I have always been the one that I was, and I will always be the one that I could be; for two relative subjects alone are true: the sun could not become the moon, but if by some chance it should become it, it would no longer be the sun. So who is it that wishes to divert my course?

Do not dam the river, if you have good sense.

Let the joyous violence rush along its tranquil bed. Don’t you see how merrily it sings as it hastens towards its ocean?

I say to you, wise ones: Do not make tragic what can be cheerful.

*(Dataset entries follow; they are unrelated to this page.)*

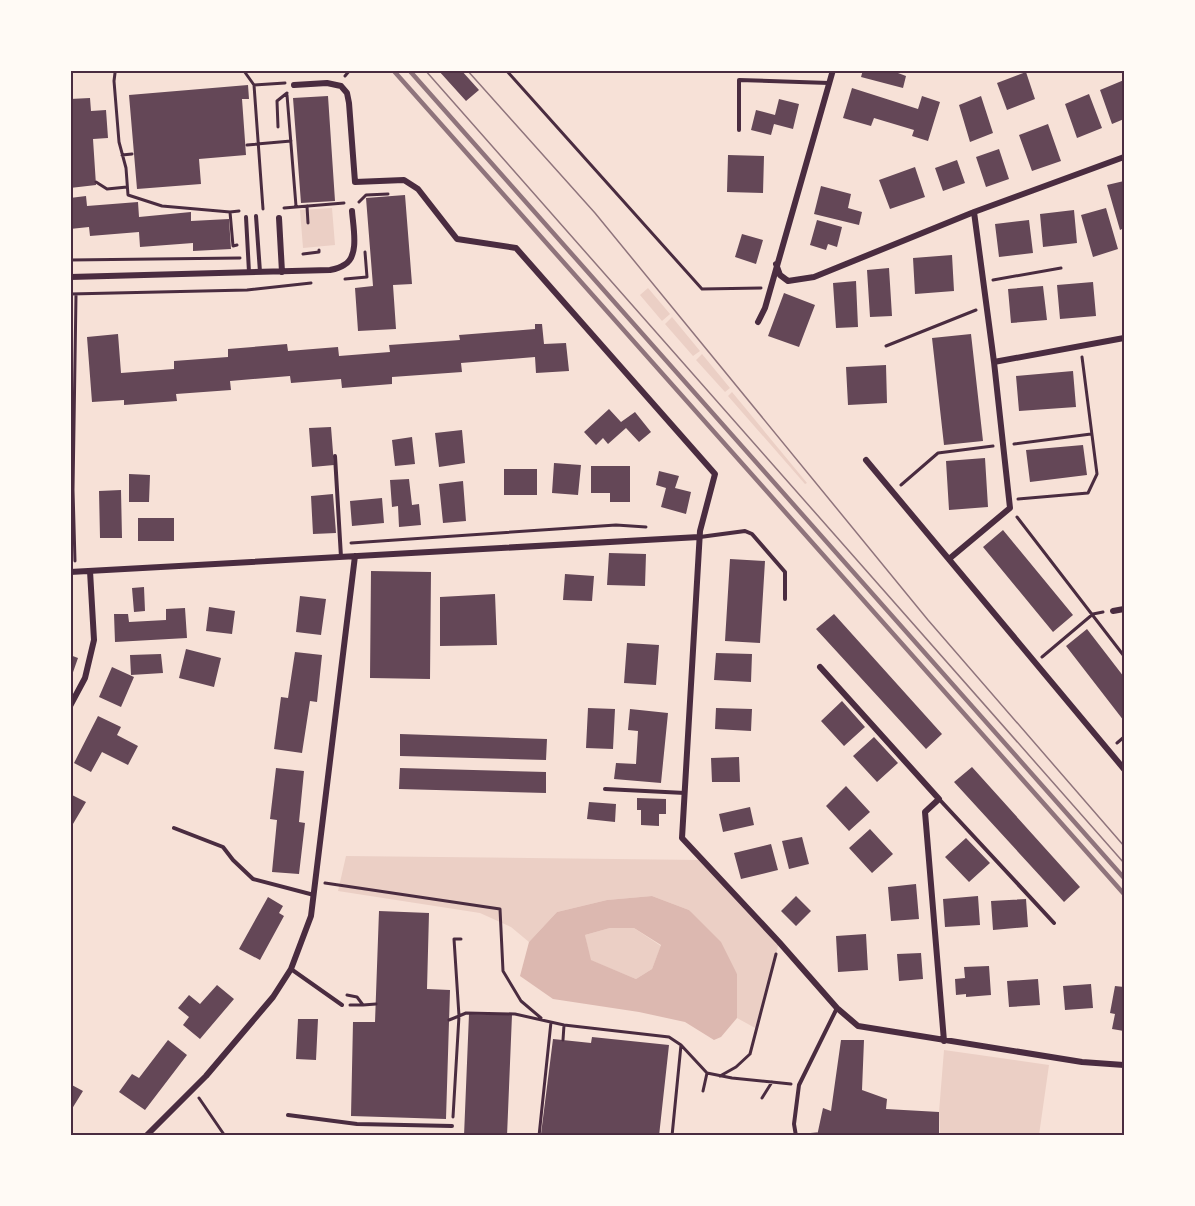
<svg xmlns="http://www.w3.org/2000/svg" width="1195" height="1206" viewBox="0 0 1195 1206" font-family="'Sofia Sans Condensed',sans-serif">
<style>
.green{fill:#ebcfc5}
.water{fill:#dcb8b0;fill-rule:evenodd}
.building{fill:#644757}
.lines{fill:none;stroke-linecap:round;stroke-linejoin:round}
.path{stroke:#4a2c40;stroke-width:3}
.service{stroke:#4a2c40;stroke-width:4}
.minor{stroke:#4a2c40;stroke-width:6}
.tram{stroke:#8f747c;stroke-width:1.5}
.rail{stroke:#8f747c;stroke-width:4.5}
.neatline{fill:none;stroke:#4a2c40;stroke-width:2}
</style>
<rect width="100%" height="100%" fill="#f7e1d7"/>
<!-- green -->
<path class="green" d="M332,208L335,245L303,248L300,210Z
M648,288L670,314L662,321L640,295Z
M672,317L700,351L693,356L665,324Z
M702,354L730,388L725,392L696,360Z
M732,392L807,483L805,484L728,396Z
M346,856L701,860L779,942L757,1029L737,1018V974L689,910L652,896L607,900L557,912L529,942L511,927L480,913L338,891Z
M610,928H634L661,946L652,969L636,979L590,960L585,935Z
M944,1050L1049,1065L1039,1135L940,1136L939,1112Z"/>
<!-- water -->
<path class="water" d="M652,896L689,910L721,942L737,974V1018L721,1037L714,1040L685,1022L639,1012L553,999L520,976L529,942L557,912L607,900ZM610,928H634L661,945L652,969L636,979L591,960L585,935Z"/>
<!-- building -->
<path class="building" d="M438,70H461L479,90L466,101Z
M863,70H890L906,76L903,88L861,77Z
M1026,72L1035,99L1007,110L997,83Z
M1124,80V119L1112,124L1100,90Z
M248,85L249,99H242L246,155L199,159L201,184L137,189L129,95Z
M852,88L918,109L922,96L940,102L928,141L912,136L914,130L874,118L871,126L843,118Z
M1089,94L1102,128L1077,138L1065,104Z
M328,96L335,201L301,203L293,98Z
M981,96L993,133L970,142L959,105Z
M90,98L91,111L106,110L108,138L93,139L96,185L70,188V99Z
M779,99L799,104L793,129L774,124L771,135L751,130L756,110L775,115Z
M1048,124L1061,161L1032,171L1019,135Z
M999,149L1009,179L986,187L976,157Z
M728,155L764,156L763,193L727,192Z
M957,160L965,183L943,191L935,168Z
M915,167L925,197L890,209L879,180Z
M1124,181V228L1120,230L1107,185Z
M821,186L851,194L848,208L862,212L859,225L814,214Z
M405,195L412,284L393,285L396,329L358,331L355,288L373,286L366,198Z
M86,196L87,206L138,202L139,217L191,212V221L229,219L231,249L193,251V243L140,247L139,232L90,236L89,227L70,229V198Z
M1106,208L1118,249L1093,257L1081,215Z
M1074,210L1077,243L1043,247L1040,214Z
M817,220L842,227L837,247L828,244L826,250L810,245Z
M1029,220L1033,253L999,257L995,224Z
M742,234L763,240L756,264L735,257Z
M952,255L954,291L915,294L913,258Z
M889,268L892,316L870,317L867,270Z
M856,281L858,327L836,328L833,283Z
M1093,282L1096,316L1060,319L1057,285Z
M1043,286L1047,320L1011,323L1008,289Z
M784,293L815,305L799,347L768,336Z
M535,324H542L544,344L566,343L569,371L536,373L535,357L461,363L462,372L392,377V384L342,388L341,379L291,383L290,376L230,381L231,390L176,394L177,401L124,405V400L92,402L87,337L118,334L121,373L174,369V361L228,357V349L287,344L288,351L338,347L339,356L390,352L389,345L460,340L459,335L535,329Z
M971,334L983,441L944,445L932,338Z
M886,365L887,403L848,405L846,367Z
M1073,371L1076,407L1019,411L1016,376Z
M609,409L621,422L635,412L651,432L639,442L626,428L608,444L603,438L596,445L584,432Z
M331,427L334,465L312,467L309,428Z
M462,430L465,463L439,467L435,433Z
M412,437L415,464L395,466L392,440Z
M1083,445L1087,475L1030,482L1026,450Z
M985,458L988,507L949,510L946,461Z
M554,463L581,465L578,495L552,493Z
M591,466H630V502H610V493H591Z
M504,469H537V495H504Z
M659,471L679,476L675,488L691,492L686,514L661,507L666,488L656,485Z
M129,474L150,475L149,502H129Z
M409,479L412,505L419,504L421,525L399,527L398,506L392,507L390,480Z
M463,481L466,521L443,523L439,484Z
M121,490L122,538H100L99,491Z
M333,494L336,533L313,534L311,496Z
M382,498L384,523L352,526L350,501Z
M138,518H174V541H138Z
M1003,530L1073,615L1053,632L983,547Z
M609,553L646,554L645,586L607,585Z
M730,559L765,561L760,643L725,641Z
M371,571L431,572L430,679L370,678Z
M565,574L594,576L592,601L563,600Z
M144,587L145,611L134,612L132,588Z
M495,594L497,645L440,646V597Z
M300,596L326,599L321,635L296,632Z
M209,607L235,611L232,634L206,631Z
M185,608L187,638L115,642L114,614H128L129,622L166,620V609Z
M834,614L942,734L926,749L816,629Z
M1087,629L1124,677V721L1066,646Z
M627,643L659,645L656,685L624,683Z
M186,649L221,658L214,687L179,678Z
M295,652L322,655L317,702L310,701L302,753L274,749L281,697L288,698Z
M716,653L752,654L751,682L714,680Z
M161,654L163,673L131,675L130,655Z
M70,655L78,658L71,678L70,677Z
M112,667L134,677L121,707L99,697Z
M842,701L865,727L844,746L821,721Z
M588,708L615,709L613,749L586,748Z
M716,708L752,709L751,731L715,729Z
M630,709L668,713L661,783L614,779L616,763L636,764L638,731L628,730Z
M98,716L121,727L117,735L138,746L128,765L102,752L91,772L74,763Z
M400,734L547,739L546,760L400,756Z
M874,737L898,763L877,782L853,756Z
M739,757L740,782H712L711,758Z
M972,767L1080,887L1064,902L954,782Z
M276,768L304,771L299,822L305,823L299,874L272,872L277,820L270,819Z
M400,768L546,772V793L399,789Z
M846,786L870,812L849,831L826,806Z
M70,794L86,802L70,829Z
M637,798L666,799V814H659V826L641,825V810H637Z
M589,802L616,804L615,822L587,819Z
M750,807L754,825L723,832L719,814Z
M870,829L893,854L872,873L849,848Z
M802,837L809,864L789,869L782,841Z
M966,838L990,863L969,882L945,857Z
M771,844L778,870L741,879L734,853Z
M916,884L919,919L891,921L888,887Z
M796,896L811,911L796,926L781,911Z
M978,896L980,925L945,927L943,899Z
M268,897L283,906L279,913L284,916L260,960L239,949Z
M1026,899L1028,927L993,930L991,901Z
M379,911L429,913L427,989L450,990L446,1119L351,1116L353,1022H375Z
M866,934L868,970L838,972L836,936Z
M921,953L923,979L899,981L897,954Z
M989,966L991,995L966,997V994L956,995L955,979L965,978L964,967Z
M1038,979L1040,1005L1009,1007L1007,981Z
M1091,984L1093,1008L1065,1010L1063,986Z
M217,985L234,999L200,1039L183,1025L189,1017L178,1008L189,995L200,1004Z
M1115,986L1124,987V1031L1112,1029L1115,1014L1110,1013Z
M469,1014L512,1015L507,1136H464Z
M298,1019H318L316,1060L296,1059Z
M592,1037L669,1045L659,1136L541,1134L553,1039L591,1043Z
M168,1040L187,1055L145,1110L119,1092L132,1074L139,1078Z
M841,1040H864L862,1090L887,1099L886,1109L939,1112V1136H817L823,1108L831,1111Z
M70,1084L83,1091L70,1112Z"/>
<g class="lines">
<!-- path -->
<path class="path" d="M506,70L702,289L761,288
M244,71L254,85L263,209
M115,73L114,81L119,142L126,168L128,195L162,206L230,212
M345,76L350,70
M254,85L285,83
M287,95L296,206
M278,127L277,101L287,93
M247,145L291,141
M122,155L132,154
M96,182L107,189L127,187
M359,202L366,195L388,194
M307,206L308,223
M284,208L344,203
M237,245L233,246L230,212L239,211
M303,254L319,252V250
M70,260L240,258
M345,279L367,277L365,252
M993,280L1061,268
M70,294L247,290L311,283
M886,346L976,310
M1014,444L1091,434
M901,485L938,453L993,446
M1018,499L1088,493L1097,474L1082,357
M1017,517L1124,656
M351,543L616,525L646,527
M75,561L73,490L76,295
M1042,657L1093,614L1103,612
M1117,743L1124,737
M325,883L500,909L503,971L521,1001L541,1018
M347,995L357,997L363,1005L376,1004
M350,1005H363
M449,1020L459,1016L454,939H461
M563,1040L564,1025
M720,1076L736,1067L750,1054L776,954
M703,1091L707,1073
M199,1098L225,1136
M762,1098L772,1082
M453,1117L459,1016L466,1013L515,1014L564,1025L669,1037L681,1045L707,1073L732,1078L791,1084
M804,1135L817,1134
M539,1136L551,1022
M672,1136L681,1045"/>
<!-- service -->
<path class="service" d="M739,130V80L829,83
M256,216L260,272
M246,217L249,272
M335,456L341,557
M700,537L745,531L752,534L785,572V599
M605,789L685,793
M939,799L1054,923
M174,828L223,847L233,860L253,879L314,895
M291,969L342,1005
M288,1115L357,1124L452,1126
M796,1136L794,1124L799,1085L837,1008"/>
<!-- minor -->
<path class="minor" d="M294,85L327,83L341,86L347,93L349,103L355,182L404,180L418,189L457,239L516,248L715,474L700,531L682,838L779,942L837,1008L858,1026L1082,1062L1124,1065
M279,218L282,272
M776,264L780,275L788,281L814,277L974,212L1124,157
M70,277L330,270C335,269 340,268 344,265C360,257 353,226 352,211
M758,322L765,308L833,70
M994,362L1124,338
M866,460L1124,769
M949,559L1010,508L994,362L974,212
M70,572L699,537
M1113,611L1124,609
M820,667L939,799L925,812L944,1041
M70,706L85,678L94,640L90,571
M146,1136L206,1076L273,997L291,969L311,916L355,556"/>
<!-- tram -->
<path class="tram" d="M425,70L1124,863
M467,70L595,213L928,620L1124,846"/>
<!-- rail -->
<path class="rail" d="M393,70L1124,894
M409,70L1124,878"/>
</g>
<!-- border -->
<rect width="1195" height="1206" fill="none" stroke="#fffaf5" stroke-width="144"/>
<rect x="72" y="72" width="1051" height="1062" class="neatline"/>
</svg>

That would be an injury to everything, but the worst harm would be at the expense of human beauty.

And let this be said once again to the too-long ears of the ancient aristocracy, for it is not only a privilege of caste to live superbly beyond good and evil, but also a privilege of strength and good taste… of all strength, of all good taste.

So when will the day break when a man will become a God of Joy and Laughter?

Who would prevent us from making of the entire world a celebration, a free and magnificent feast?

We have announced it.

Let every river rush toward its ocean, to the accents of its joyous songs.

I am the one who is and I go toward my ocean, which is beautiful, deep and joyful, because it is mine — uniquely mine.

Woe to those who live near my banks, if they should obstruct my course!